Esta forma de pensar colectiva es la que nos ha convertido en aliados de la maldad, ya que la indiferencia no suma al cambio positivo, sino que, al observar en silencio, pavimenta el camino de las injusticias mientras la maldad avanza sobre ella.

Ser indiferente, es una decisión. Ser indiferente nos convierte en un ejército de miles de millones de personas que observan el odio que prolifera en el mundo. Ser indiferente, es la postura más cómoda y tristemente, puedo afirmar que todos en algún momento, lo hemos sido. 

La indiferencia es la postura más difícil de cambiar, porque se vuelve un hábito. Cuando vemos una situación que quisiéramos cambiar, pero no actuamos, pensamos que alguien con más tiempo o recursos lo hará porque ¿cómo podría ser posible que nadie haga algo para cambiarlo? Ese pensamiento mágico nos alivia de culpa y nos hace sentir que la ilusión de que alguien se encargue, generará los cambios necesarios.

La indiferencia es engañosa y confusa  pensamos que si no somos los actores que ejercen directamente la maldad y que lo «único» que hacemos es no actuar, no tenemos que ver con el problema, que no formamos parte, y ese es el más grande error. 

Pero esta inercia se rompe con el poder de ACTUAR. Si millones de personas hacemos pequeños actos de compromiso y lo convertimos en un hábito, nuestro entorno cambiaría de inmediato. No hay que ser un gran humanista como Martin Luther King o Mahatma Ghandi, que dedicaron su vida entera al beneficio de la humanidad, basta con iniciar realizando pequeños actos en nuestro entorno, en nuestra sociedad, en nuestra empresa; pequeños actos de compromiso que se conviertirán en una cultura de tolerancia. 
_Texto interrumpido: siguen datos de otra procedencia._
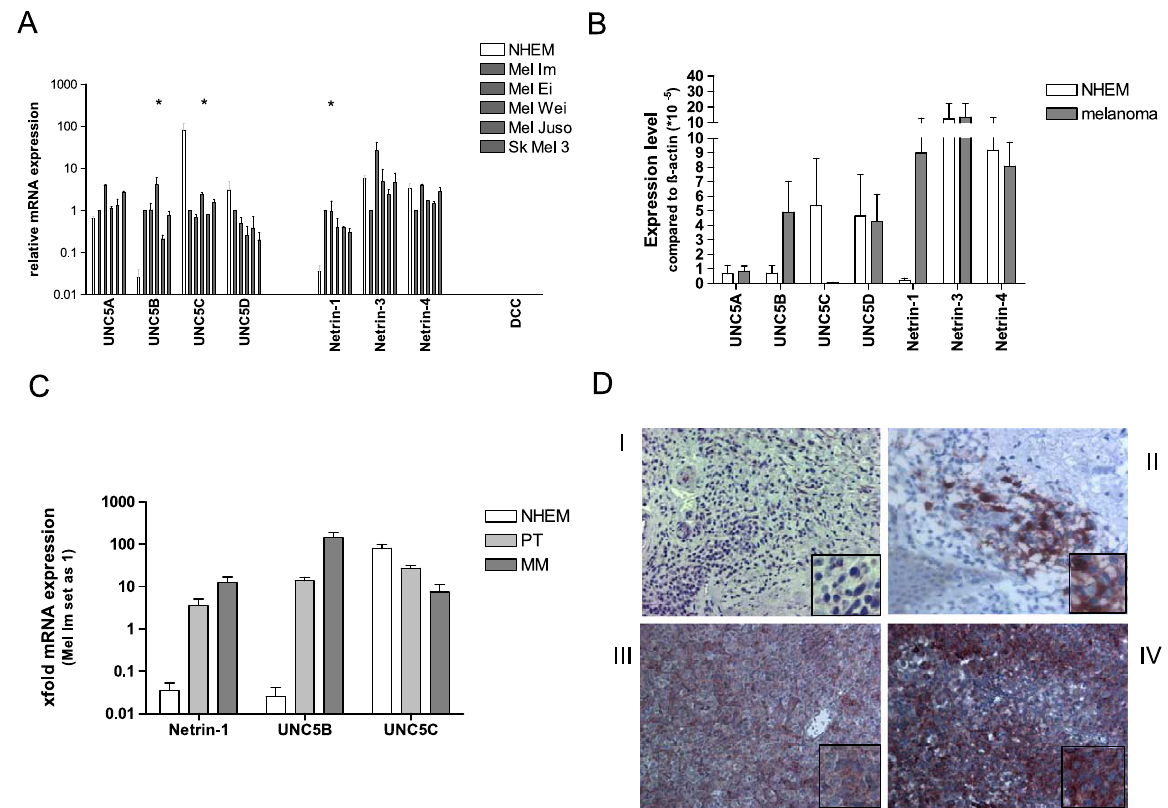
Fig. 1. Expression pattern of Netrin family repellent factors in melanoma. (A, B, C) expression of Netrins (Netrin-1, -3 and -4) and their receptors (UNC5A, B, C and D) and DCC was determined (A) in melanoma cell lines and normal human epidermal melanocytes (NHEM) and in (C) RNAs extracted from primary melanomas (PT, n = 7) and melanoma metastasis (MM, n = 6) by using quantitative RTPCR. In (B) expression of the molecules compared to actin are displayed to assess expression level. All experiments were performed in triplicate and repeated three times, bars display mean + SD, statistical analysis was performed using a Student’s unpaired t -test. (* p < 0 . 05.) (D) Immunhistochemical staining of Netrin-1 in melanoma samples revealed expression in the tumor cells. (I: nevus; II: primary melanoma; III–IV: melanoma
Cuando inauguramos el Museo Memoria y Tolerancia en 2010, tuvimos la oportunidad de contar con la presencia de sobrevivientes de todo el mundo, de cada uno de los genocidios reconocidos hasta ese momento. Una mujer francesa, sobreviviente del Holocausto, casi pierde el sentido al encontrarse frente a un sobreviviente del genocidio en Ruanda; sus palabras fueron: «mi sufrimiento no tuvo sentido, me encuentro aquí hoy con un joven que vivió un crimen de odio, que vivió lo inimaginable, como yo lo viví algunos años antes, ¿acaso mi dolor fue en vano? ¿la humanidad no aprendió nada?». 

No había forma de consolar ese dolor, que no era únicamente por su experiencia,  si no mucho más profundo, por ver que esos niveles de violencia, continúan repitiéndose. La esencia de su mensaje durante la inauguración, puede apreciarse en las siguientes líneas: 

Durante décadas tratamos de contar nuestra historia. El objetivo no es hacer a la gente llorar, eso sería demasiado fácil, sino contar lo vivido, aún cuando esa historia nos desgarraba, para que todos hagamos consciencia de que cuando elegimos no actuar frente a la violencia, sí pasa algo, sí estamos tomando una decision con consecuencias. Solo queremos un mundo mejor, un mundo que aprenda y recuerde. Y entonces ¿por qué después de tanto tiempo sigo viendo el odio latente? ¿Por qué siguen habiendo muertes provocadas por el odio? ¿Por qué tanto sufrimiento y tanta injusticia en el mundo? ¿Acaso fallamos como mensajeros? ¿Acaso como sobreviventes no supimos dar el mensaje?

Hoy, con 13 años de experiencias en las que el Museo ha transmitido este mensaje a millones de personas de todas las edades, podemos decir que el mensaje llegó, pero todavía no ha sido escuchado por todo el mundo, por eso les pido que ustedes sean esos mensajeros y no paren  hasta que ese mensaje sea escuchado y entendido. Empecemos con el ejemplo. Hoy más que nunca y con más fuerza seamos esos mensajeros.